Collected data

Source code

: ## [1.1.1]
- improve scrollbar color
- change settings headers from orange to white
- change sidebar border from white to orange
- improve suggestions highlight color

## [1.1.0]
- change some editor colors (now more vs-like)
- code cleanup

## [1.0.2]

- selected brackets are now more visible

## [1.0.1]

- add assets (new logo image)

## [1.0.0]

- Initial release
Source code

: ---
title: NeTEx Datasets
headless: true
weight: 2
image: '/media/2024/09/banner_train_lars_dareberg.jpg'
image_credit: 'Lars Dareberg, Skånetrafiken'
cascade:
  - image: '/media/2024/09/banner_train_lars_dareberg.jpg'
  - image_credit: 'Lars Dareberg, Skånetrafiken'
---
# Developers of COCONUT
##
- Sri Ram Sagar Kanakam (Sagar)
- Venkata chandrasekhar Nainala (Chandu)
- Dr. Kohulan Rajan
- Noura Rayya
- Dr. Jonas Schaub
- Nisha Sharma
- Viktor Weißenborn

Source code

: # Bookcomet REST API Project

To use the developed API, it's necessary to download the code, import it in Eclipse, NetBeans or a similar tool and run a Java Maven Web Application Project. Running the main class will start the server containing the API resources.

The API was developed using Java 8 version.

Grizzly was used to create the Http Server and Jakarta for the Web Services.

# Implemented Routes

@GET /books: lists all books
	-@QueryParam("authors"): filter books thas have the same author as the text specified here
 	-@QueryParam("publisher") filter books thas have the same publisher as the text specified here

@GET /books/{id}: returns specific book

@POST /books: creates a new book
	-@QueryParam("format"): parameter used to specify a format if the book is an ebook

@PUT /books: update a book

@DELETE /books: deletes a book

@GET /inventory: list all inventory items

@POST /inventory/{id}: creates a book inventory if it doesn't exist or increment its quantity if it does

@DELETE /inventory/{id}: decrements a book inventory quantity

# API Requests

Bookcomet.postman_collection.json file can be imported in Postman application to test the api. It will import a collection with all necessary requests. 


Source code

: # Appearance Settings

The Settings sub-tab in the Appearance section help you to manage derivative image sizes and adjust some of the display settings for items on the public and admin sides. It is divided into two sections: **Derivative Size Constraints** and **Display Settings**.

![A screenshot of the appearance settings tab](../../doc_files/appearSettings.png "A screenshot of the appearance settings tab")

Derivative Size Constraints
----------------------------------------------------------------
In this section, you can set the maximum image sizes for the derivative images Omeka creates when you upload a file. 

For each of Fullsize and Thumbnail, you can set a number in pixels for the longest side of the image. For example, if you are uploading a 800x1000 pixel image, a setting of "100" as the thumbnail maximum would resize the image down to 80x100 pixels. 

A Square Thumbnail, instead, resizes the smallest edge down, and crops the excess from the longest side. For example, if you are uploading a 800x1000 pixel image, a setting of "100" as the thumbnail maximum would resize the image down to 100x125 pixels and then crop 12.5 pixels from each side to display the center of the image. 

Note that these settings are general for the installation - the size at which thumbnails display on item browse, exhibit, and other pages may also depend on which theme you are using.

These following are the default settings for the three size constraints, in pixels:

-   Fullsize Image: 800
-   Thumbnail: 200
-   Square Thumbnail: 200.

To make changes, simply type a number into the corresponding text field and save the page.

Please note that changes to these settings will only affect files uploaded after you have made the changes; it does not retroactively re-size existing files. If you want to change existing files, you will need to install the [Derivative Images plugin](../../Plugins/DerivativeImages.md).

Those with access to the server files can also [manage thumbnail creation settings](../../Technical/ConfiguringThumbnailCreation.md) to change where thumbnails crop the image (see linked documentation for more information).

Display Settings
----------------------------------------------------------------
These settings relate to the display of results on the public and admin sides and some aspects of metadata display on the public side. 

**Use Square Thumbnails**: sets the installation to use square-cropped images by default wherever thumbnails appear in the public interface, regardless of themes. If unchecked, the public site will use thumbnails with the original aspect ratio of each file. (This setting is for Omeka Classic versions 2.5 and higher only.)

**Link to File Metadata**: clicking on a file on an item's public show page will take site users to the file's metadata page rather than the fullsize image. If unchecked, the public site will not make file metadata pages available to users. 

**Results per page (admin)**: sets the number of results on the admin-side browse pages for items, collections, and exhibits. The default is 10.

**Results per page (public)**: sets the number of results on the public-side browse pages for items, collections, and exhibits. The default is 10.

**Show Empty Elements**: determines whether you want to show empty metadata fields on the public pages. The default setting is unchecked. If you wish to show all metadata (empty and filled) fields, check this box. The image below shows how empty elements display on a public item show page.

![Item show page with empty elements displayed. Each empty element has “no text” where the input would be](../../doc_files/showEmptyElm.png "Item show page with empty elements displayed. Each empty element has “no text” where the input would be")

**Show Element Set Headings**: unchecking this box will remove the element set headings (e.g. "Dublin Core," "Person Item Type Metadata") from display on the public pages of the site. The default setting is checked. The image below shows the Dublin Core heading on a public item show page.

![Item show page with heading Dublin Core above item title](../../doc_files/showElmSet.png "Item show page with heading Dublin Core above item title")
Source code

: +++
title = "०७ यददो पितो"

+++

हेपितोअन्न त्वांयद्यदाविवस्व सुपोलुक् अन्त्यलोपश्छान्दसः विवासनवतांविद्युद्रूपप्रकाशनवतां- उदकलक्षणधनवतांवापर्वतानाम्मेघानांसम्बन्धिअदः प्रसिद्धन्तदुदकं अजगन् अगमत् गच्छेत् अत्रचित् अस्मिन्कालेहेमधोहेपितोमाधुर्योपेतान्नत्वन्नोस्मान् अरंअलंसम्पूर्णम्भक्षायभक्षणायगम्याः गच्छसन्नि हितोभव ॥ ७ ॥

Goal of the exercise
A single number is the whole answer: please count how many lines of the records above include the string "used".

Finished exercise
2